• Requirement
Pull every line of text from the records below without altering a character, and leave the pictures out of your answer.

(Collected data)
===============
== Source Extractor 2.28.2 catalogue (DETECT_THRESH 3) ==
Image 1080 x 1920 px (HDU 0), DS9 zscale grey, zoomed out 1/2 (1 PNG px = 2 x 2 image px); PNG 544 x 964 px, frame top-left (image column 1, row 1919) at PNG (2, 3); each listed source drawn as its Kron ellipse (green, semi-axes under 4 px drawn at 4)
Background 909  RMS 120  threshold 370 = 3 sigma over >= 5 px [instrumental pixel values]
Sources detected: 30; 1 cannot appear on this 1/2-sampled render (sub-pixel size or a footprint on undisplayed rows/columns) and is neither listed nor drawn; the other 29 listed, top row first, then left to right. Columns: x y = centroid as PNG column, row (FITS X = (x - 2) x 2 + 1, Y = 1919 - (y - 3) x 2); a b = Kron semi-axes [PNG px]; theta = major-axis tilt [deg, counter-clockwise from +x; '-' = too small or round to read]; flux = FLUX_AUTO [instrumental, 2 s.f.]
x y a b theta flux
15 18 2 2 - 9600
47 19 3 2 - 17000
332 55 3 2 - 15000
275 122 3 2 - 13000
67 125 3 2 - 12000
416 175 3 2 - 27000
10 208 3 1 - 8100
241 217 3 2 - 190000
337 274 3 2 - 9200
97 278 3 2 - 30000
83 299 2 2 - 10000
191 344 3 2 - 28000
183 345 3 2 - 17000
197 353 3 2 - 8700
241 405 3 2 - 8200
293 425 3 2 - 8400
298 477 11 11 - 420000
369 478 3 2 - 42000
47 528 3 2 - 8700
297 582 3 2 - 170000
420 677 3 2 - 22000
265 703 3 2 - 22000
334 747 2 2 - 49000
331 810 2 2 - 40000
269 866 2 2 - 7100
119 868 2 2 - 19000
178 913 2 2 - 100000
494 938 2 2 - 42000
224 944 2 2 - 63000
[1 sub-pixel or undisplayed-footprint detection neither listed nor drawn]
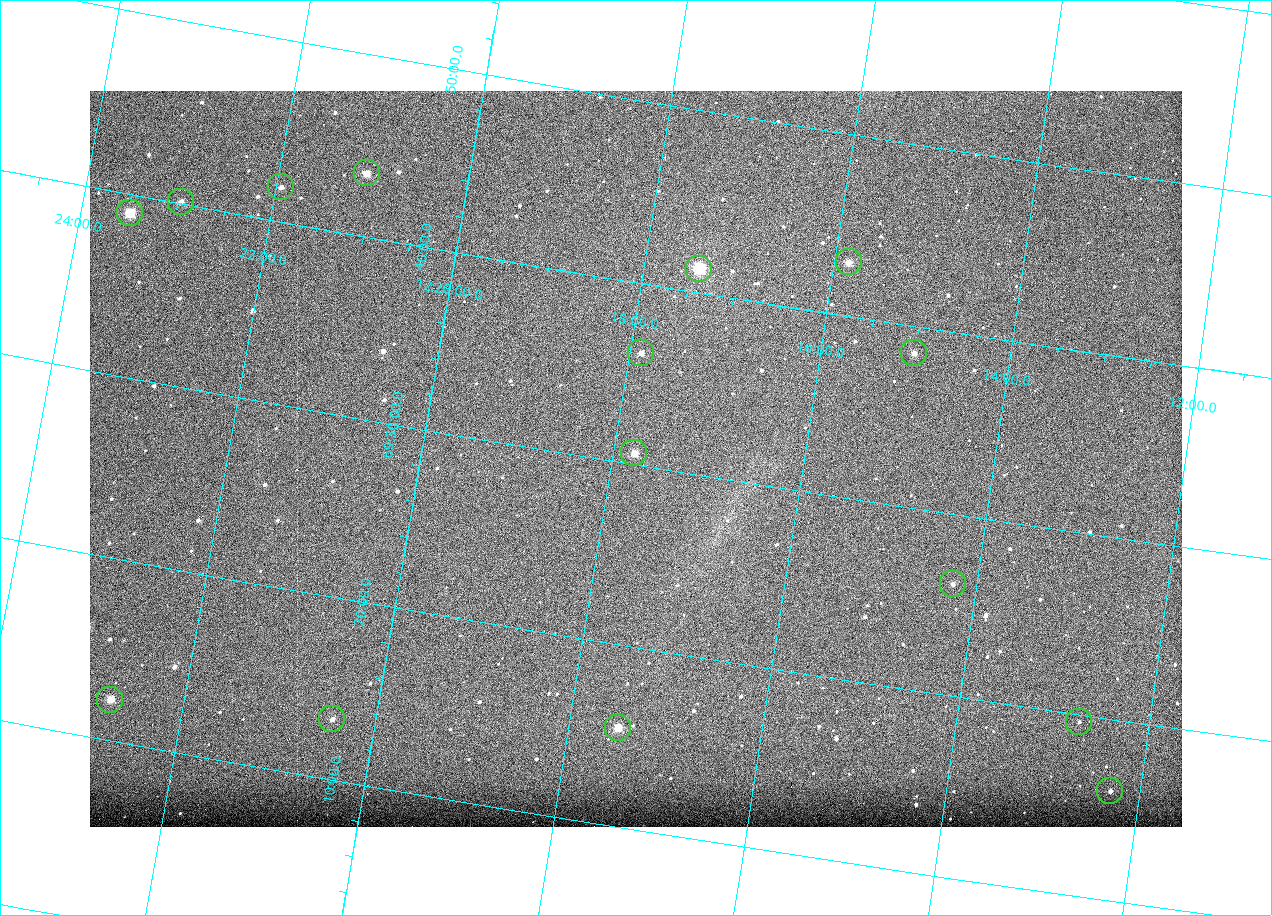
===============
• Response
== Source Extractor 2.28.2 catalogue (DETECT_THRESH 3) ==
Image 1080 x 1920 px (HDU 0), DS9 zscale grey, zoomed out 1/2 (1 PNG px = 2 x 2 image px); PNG 544 x 964 px, frame top-left (image column 1, row 1919) at PNG (2, 3); each listed source drawn as its Kron ellipse (green, semi-axes under 4 px drawn at 4)
Background 909  RMS 120  threshold 370 = 3 sigma over >= 5 px [instrumental pixel values]
Sources detected: 30; 1 cannot appear on this 1/2-sampled render (sub-pixel size or a footprint on undisplayed rows/columns) and is neither listed nor drawn; the other 29 listed, top row first, then left to right. Columns: x y = centroid as PNG column, row (FITS X = (x - 2) x 2 + 1, Y = 1919 - (y - 3) x 2); a b = Kron semi-axes [PNG px]; theta = major-axis tilt [deg, counter-clockwise from +x; '-' = too small or round to read]; flux = FLUX_AUTO [instrumental, 2 s.f.]
x y a b theta flux
15 18 2 2 - 9600
47 19 3 2 - 17000
332 55 3 2 - 15000
275 122 3 2 - 13000
67 125 3 2 - 12000
416 175 3 2 - 27000
10 208 3 1 - 8100
241 217 3 2 - 190000
337 274 3 2 - 9200
97 278 3 2 - 30000
83 299 2 2 - 10000
191 344 3 2 - 28000
183 345 3 2 - 17000
197 353 3 2 - 8700
241 405 3 2 - 8200
293 425 3 2 - 8400
298 477 11 11 - 420000
369 478 3 2 - 42000
47 528 3 2 - 8700
297 582 3 2 - 170000
420 677 3 2 - 22000
265 703 3 2 - 22000
334 747 2 2 - 49000
331 810 2 2 - 40000
269 866 2 2 - 7100
119 868 2 2 - 19000
178 913 2 2 - 100000
494 938 2 2 - 42000
224 944 2 2 - 63000
[1 sub-pixel or undisplayed-footprint detection neither listed nor drawn]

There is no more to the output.